Over the next few months, Terdal says, Billy's behavior deteriorated. His grades plummeted and he became physically aggressive with peers. After he was told to stand on one tile of the floor for 15 minutes as a punishment for what his teacher deemed bad behavior, he destroyed a trinket his teacher cherished.

Terdal says that's because Billy was not allowed to have a trusted therapist trained to help him cope in the classroom.

"When you take off the Band-Aid and don't put another Band-Aid on, that's child abuse," says Terdal.

During the summer of 2018, the district came back with a plan to make up for what the families had lost: They would hire seven ABA-trained professionals. And they kept that promise. They eventually doubled the number to 14 professionals in the fall of 2018.

According to public records, the district paid $740,000 during the 2018-19 academic year to the health care provider that supplied the ABA-trained professionals.

When the two-hour rule was implemented in late 2017, paraeducators were left to pick up the slack (PPS has 450 of these educators, who are not ABA-trained). They had collaborated with the personal therapists when they were allowed extensive time in classrooms.

Unlike the private therapists, the paraeducators are unionized. They're part of the Portland Federation of School Professionals, a union that includes 1,400 district employees.

Union president Belinda Reagan says labor didn't influence the district's decision to limit private therapists' access to students. "Our paraeducators are incredibly busy in the classroom," Reagan says, "and I don't know that they have tremendous input in any decision."

But Terdal wasn't satisfied. In December 2017, he sued. The Jovanovic family sued in late 2018.

Terdal and the district settled out of court in June 2018. As part of the settlement, the district agreed to dedicate one of the publicly funded professionals full time to Billy. Terdal says all kids need the same level of care as Billy.

Billy and the Jovanovics' son—whose parents had the financial means to pay for an attorney—were granted privileges other kids weren't. Billy's personal therapist still comes in four hours a week and assists him with extracurricular activities.

Courtney Taylor's son Jack (not his real name) was not so lucky. Taylor hired an attorney during Jack's kindergarten year at Woodstock Elementary after she felt the school wasn't fulfilling its legal obligation to provide Jack with appropriate help.

The school agreed Jack's therapist could come with him to school at the start of the following school year, and Taylor says she felt hopeful.

By the fall of 2017, however, the district had set the two-hour limit.
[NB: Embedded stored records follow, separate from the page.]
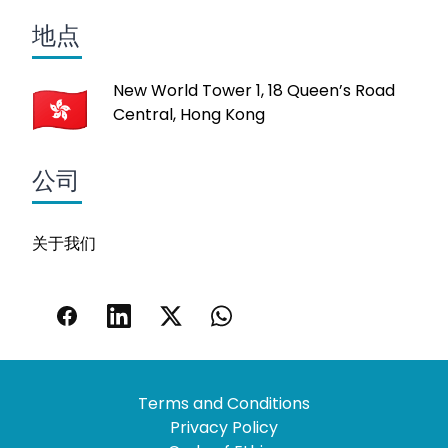
地点
New World Tower 1, 18 Queen’s Road
Central, Hong Kong
公司
关于我们
Terms and Conditions
Privacy Policy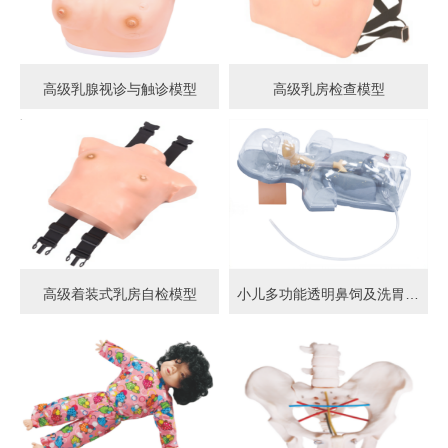
高级乳腺视诊与触诊模型
高级乳房检查模型
高级着装式乳房自检模型
小儿多功能透明鼻饲及洗胃模型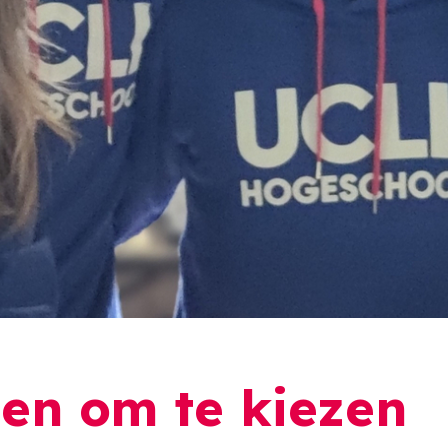
en om te kiezen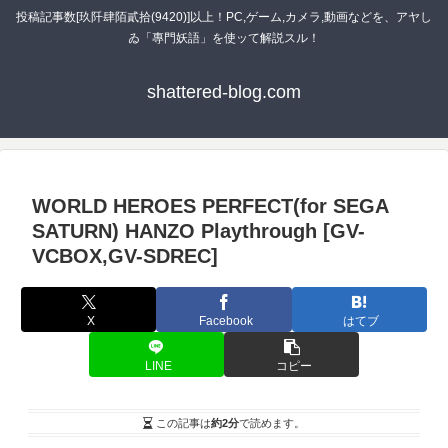
投稿記事数[玖阡肆陌貳拾(9420)]以上！PC,ゲーム,カメラ,動画などを、アヤし
ゐ「專門妖語」を使ッて解説スル！
shattered-blog.com
WORLD HEROES PERFECT(for SEGA
SATURN) HANZO Playthrough [GV-
VCBOX,GV-SDREC]
X
Facebook
はてブ
LINE
コピー
この記事は
約2分
で読めます。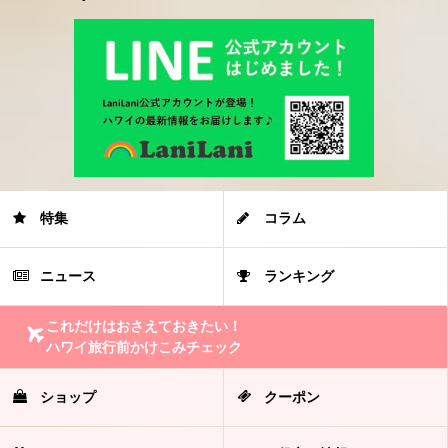
特集
コラム
ニュース
ランキング
これだけはおさえておきたい！
ハワイ旅行前かけこみチェック
ショップ
クーポン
Taylor says she knew it wasn't working when Jack came home from school one day and shared he was having thoughts of self-harm. "I didn't even know that he knew that was a thing he could do," Taylor says. "And this kid just turned 7."

Taylor officially pulled Jack from school in August 2018, when she met with administrators and they voted not to let him back into school and described him as "cruel."

Taylor says she couldn't find more money to challenge the district in court again. (She still owes $15,000 in legal fees.) She also didn't want to.

"I didn't feel like I could, and not just financially," Taylor says. "I didn't want to fight that hard to send him where they didn't want him."

She says she plans to move her family to a different state by the end of the year.
"It's heartbreaking, because it's the kids who have money who are getting their needs met," Taylor says. "I spent so much money on what's supposed to be free education."